Paris : Éditions du Linteau, 2003. – 240 p. ; 21 cm. ISBN 2-910342-34-4 : 23 €

par Anne-Marie Bertrand

C’est quelques semaines après la disparition de Pierre Riboulet que sont publiés ces Écrits et propos qui rassemblent une douzaine de textes précédemment publiés ici ou là. On y retrouvera la force des convictions de cet architecte hors norme (qui choisit les municipalités pour qui concourir ou refuse de bâtir des logements trop petits), bataillant contre « la marée de l’insignifiance et de la vulgarité » et dénonçant un « marché sans morale ».

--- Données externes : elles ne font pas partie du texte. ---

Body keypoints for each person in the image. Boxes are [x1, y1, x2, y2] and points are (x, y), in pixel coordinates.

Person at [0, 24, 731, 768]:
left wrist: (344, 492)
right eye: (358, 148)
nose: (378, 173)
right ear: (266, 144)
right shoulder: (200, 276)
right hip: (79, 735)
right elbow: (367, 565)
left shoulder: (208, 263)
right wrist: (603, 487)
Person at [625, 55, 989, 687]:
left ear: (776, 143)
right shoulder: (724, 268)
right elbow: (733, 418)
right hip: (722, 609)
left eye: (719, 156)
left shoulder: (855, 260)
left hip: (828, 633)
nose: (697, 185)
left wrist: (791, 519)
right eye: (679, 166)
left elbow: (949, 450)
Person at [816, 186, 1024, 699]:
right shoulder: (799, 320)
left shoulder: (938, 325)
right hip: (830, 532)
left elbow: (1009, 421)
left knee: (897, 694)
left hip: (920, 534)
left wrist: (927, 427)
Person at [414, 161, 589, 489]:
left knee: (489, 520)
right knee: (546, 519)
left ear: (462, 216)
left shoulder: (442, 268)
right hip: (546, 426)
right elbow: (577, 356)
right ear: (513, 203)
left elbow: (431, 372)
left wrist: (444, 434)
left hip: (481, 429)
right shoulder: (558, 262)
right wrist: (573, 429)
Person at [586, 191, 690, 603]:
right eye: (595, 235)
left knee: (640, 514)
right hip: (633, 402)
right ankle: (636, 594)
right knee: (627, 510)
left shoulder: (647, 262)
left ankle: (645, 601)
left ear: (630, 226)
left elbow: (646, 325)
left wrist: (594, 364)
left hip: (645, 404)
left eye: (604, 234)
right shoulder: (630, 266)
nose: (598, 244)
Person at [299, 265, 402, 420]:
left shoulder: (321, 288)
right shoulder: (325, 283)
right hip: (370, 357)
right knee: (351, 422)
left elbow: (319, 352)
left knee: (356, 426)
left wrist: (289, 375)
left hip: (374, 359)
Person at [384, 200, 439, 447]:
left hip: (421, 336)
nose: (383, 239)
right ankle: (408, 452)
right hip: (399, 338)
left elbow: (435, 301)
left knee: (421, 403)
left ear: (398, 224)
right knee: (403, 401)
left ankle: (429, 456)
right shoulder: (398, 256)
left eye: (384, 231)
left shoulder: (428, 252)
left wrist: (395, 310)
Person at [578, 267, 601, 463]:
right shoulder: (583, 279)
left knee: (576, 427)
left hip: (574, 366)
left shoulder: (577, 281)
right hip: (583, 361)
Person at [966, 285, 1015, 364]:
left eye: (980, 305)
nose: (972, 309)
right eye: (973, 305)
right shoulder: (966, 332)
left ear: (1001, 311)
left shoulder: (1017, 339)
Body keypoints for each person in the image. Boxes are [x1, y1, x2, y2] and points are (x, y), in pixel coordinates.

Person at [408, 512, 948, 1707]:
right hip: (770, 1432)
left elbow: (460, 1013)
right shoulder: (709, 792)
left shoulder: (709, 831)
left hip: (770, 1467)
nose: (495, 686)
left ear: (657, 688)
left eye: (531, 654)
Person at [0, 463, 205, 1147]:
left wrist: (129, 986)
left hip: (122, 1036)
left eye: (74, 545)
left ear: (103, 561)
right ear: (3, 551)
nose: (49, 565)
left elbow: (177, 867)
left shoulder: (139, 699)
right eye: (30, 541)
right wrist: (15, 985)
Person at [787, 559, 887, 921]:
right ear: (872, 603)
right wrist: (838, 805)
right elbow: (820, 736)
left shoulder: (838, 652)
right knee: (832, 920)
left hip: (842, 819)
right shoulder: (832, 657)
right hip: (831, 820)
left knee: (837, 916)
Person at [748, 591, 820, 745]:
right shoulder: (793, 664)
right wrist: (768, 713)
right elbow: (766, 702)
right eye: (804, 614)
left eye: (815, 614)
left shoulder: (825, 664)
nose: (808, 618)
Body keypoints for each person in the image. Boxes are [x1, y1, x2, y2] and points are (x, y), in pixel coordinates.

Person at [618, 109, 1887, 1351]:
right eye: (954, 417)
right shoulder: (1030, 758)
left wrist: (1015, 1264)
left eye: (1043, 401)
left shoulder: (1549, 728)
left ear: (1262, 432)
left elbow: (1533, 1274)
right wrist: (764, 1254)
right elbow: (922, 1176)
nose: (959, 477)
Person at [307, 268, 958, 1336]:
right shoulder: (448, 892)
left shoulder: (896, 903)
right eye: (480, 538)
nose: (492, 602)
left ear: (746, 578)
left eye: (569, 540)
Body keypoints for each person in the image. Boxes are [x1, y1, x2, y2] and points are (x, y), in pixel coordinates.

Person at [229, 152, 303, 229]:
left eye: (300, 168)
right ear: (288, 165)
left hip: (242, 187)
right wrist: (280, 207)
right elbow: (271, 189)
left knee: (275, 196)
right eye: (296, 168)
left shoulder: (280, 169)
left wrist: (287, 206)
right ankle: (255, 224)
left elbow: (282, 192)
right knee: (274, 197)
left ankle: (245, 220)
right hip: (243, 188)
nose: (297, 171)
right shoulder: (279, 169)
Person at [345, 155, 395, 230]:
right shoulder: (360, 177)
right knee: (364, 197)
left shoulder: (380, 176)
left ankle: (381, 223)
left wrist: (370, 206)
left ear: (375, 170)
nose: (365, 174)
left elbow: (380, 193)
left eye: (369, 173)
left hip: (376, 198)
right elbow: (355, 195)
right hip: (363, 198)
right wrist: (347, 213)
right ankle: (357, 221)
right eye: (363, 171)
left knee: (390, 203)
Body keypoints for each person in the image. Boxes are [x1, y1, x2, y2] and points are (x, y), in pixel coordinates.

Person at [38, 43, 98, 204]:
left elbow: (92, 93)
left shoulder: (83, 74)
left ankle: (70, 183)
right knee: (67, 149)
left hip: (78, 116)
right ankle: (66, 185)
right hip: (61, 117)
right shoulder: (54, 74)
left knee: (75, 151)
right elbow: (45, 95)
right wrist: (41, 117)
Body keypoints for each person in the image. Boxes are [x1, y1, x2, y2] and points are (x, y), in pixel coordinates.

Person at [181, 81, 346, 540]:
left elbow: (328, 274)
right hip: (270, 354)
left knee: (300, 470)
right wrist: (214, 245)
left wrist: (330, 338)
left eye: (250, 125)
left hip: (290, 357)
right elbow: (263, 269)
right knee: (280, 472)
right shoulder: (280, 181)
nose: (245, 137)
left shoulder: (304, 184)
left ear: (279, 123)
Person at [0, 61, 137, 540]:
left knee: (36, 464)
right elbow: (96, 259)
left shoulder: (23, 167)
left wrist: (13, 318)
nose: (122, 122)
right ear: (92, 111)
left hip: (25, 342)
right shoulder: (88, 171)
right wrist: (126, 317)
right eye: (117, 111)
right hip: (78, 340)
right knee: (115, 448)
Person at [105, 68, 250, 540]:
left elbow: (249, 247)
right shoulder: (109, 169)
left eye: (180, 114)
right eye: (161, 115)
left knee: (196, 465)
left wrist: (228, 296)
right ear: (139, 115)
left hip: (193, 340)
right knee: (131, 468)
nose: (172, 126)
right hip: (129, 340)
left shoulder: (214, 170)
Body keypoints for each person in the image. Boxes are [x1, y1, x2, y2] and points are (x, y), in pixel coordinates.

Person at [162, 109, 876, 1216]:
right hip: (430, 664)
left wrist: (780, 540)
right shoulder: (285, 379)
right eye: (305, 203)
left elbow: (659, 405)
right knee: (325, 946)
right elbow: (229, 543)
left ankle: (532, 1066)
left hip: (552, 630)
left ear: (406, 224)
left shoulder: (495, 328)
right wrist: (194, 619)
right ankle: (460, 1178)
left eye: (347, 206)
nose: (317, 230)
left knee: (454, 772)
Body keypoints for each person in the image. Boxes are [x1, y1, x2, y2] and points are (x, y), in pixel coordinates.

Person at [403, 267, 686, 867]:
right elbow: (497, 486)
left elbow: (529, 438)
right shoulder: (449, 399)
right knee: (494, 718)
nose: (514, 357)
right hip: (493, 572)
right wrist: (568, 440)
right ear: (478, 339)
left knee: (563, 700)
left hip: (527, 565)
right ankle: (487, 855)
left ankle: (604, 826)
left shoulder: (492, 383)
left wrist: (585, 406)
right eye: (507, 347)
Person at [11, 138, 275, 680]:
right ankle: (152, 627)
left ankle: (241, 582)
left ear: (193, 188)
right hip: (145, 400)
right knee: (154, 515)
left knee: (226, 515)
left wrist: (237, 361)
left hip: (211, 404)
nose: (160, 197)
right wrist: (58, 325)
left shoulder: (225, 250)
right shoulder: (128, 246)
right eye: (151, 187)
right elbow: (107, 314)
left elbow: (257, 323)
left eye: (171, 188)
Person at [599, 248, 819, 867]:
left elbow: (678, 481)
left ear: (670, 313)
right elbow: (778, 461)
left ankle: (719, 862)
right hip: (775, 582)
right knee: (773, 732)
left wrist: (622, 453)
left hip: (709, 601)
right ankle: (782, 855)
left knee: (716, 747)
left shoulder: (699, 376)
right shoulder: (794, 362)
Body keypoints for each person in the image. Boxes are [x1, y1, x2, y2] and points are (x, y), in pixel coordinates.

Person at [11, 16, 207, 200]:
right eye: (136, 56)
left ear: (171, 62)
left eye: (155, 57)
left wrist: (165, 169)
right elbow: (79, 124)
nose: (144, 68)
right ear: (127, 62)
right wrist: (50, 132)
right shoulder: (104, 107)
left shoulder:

Deux textes concernent des bibliothèques : l’un, tiré des Annales de la recherche urbaine, sur la Bibliothèque francophone multimédia de Limoges ; l’autre, publié par l’université Paris VIII à l’occasion de l’inauguration de sa bibliothèque. On retrouve dans ces deux textes les préoccupations de Pierre Riboulet, qui salue « le beau nom de bibliothèque » (par opposition à « médiathèque ») : le travail sur l’articulation intérieur/extérieur, l’attention portée à la lumière (« la lumière blonde » de Paris VIII), la « promenade architecturale », sa passion pour le livre, « toujours là, proche, amical, tentateur, mystérieux », l’ancrage dans l’histoire, le souci de la connaissance et du travail intellectuel et, surtout, l’exigence. « La bibliothèque doit retrouver les qualités de clarté, de dignité, de finesse et d’élégance, comme au XVIIIe siècle français où la langue, la musique et l’architecture n’ont jamais été aussi belles. La lecture, l’écriture, la littérature sont de cette nature. Le bâtiment doit se placer à cette hauteur d’exigence. »

Il conclut : « La bibliothèque ne saurait être un lieu ordinaire. » Celles qu’il a construites ne le sont certes pas.